As I sat down I noticed that there were now antes in the game, which made my stack slightly less appealing, but still workable. Within a couple minutes I was in the action in late position with pocket twos, two middle position limpers, so I decided to see a flop. The flop came down with an Ace four and two, I had caught trips, and the action was checked to me, so I checked. Then a six hit, still no flush on board so when it was checked to me I decided to bet three times the big blind and everyone folded. It had picked my stack up a little bit, but I had wished for more. We had been down to seven handed for a while and then another player was eliminated, so two new players had joined our table. Both of them were keen to set the tone by entering a lot of pots and raising. I wish I was capable of doing such things, but I certainly was not going to do so with the garbage I was being dealt. Then one of the newer players raised to three times the big blind from first position, and it was folded to me, I looked down and I saw pocket nines, I looked at my stack which only had around seven big blinds and with the antes as well, I was short, as well as that the player had raised the two hands prior too this. So all things considered I think I made the right move in pushing all in. It was not much over double his original bet to call, I made myself look like I wanted to turn my cards over and beat him. I really believe he almost talked himself out of calling, then the brutal words came “I have to call” he turned his cards over to show King Jack off suit. I have to be honest my first thought was of Tony G berating Ralph Perry for playing King Jack, and I was extremely happy that he had called, then that King hit on the flop, and there was no help for me. It was “Goodnight Vienna” for me.
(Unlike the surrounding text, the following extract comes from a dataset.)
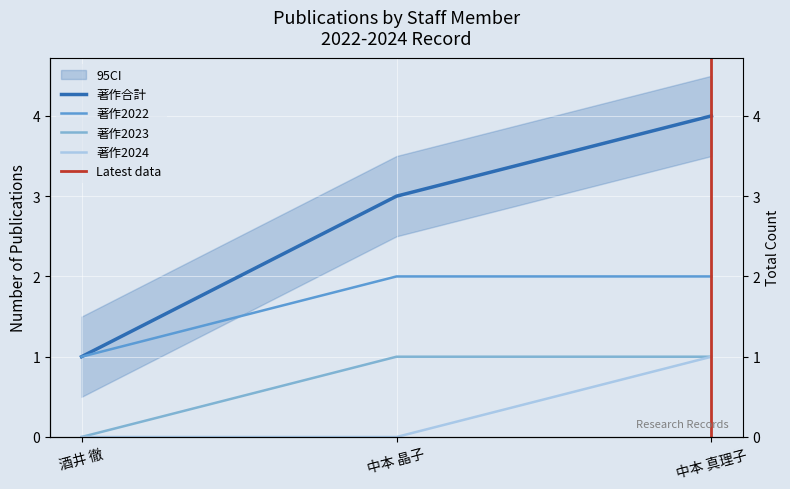

What is the difference between the second highest and minimum values in the 著作2022 series?

1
I was absolutely distraught and that may seem a little over the top but that is the best word to describe my emotions. I felt I had not made one mistake the whole night and I lost, I am sure every single poker player has done what I did, I went through EVERY single hand in my head over and over like I had OCD and still found no answers. In the cold light of day, well the light of the online poker room, I realised that it wasn’t my fault and it just wasn’t my night. On the whole the night was an amazing experience, and I will defiantly be back in a card room in the very near future.